> Instructions:
1. Answer these questions about the excerpt on self-financed cancer treatment, one per line:
(a) In what year did the Clinical Ethics Committee at Haukeland University Hospital argue against public hospitals administering cancer treatment paid for by patients?
(b) To which ministry was the matter submitted?
(c) What does the committee say should make the damage from costly private treatment preventable?
2. Continue the excerpt on self-financed cancer treatment from where it stops.

> Excerpt provided:
+ + +
This equality argument has parallels with the conclusion drawn by the Clinical Ethics Committee at Haukeland University Hospital, which in 2015 argued that public hospitals should not administer cancer treatment paid for by patients themselves (7). A situation could then be imagined where two patients with the same disease were admitted to the same oncological ward, but only one of them received life-prolonging treatment. Patients with identical diseases should receive the same treatment by the public health services. The matter was submitted to the Ministry of Health and Care Services, which drew the same conclusion: ‘… treatment of patients with self-financed drugs that have been excluded from use or are under consideration by the Decision Forum may undermine the principle of equal provision of health services’ (8).
The committee realises that information on costly private treatment with limited effect may have a negative impact on the life of some patients. Instead of abandoning medical treatment when the public services have nothing more to offer, patients may eventually upend their family’s finances with very limited benefit and perhaps even major adverse effects. With good dialogue between the therapist and the patient, such damage should be preventable. Patients must be assumed to be able to take a critical view of costly cancer therapies with limited effect and what would be the right thing to do to maintain the quality of life at its final stage.
+ + +
> The data:

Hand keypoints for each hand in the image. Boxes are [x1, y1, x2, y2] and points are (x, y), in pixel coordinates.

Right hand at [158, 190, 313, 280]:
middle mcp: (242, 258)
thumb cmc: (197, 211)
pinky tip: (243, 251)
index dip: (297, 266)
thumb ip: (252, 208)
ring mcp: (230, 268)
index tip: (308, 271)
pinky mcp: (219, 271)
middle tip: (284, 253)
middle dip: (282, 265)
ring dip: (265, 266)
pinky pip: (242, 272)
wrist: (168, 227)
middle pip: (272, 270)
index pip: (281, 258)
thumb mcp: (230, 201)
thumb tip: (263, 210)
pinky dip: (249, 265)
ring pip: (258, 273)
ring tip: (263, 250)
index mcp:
+ + +
> Responses to the tasks:
1.
(a) 2015
(b) The Ministry of Health and Care Services
(c) Good dialogue between the therapist and the patient

2.
Another argument in favour of informing is that the dilemma we are facing here is a direct result of a deliberate prioritisation in the Norwegian health services. In the debate on prioritisation in recent years, the need for open and democratic priorities has been highlighted. As an illustration, the slogan launched by the Norheim Commission was ‘Open and fair’ (1). In a universal health service that belongs to us all, it is desirable that as many as possible understand the need to prioritise, and participate in the discussion of the criteria. In the name of openness and democracy, it is essential that patients who are not offered treatment for reasons of prioritisation at least gain insight into the processes in which they are involved.
Conclusion
This case involves questions of principle, and the number of such cases is likely to grow. It can be expected that the public health services will increasingly need to disallow new forms of life-prolonging treatment, at least until they can be obtained at a lower price. This issue assumes a special character in Norway, given the dominant position held by the public health services and the absence of a tradition for private hospitals to provide advanced cancer therapies, for example.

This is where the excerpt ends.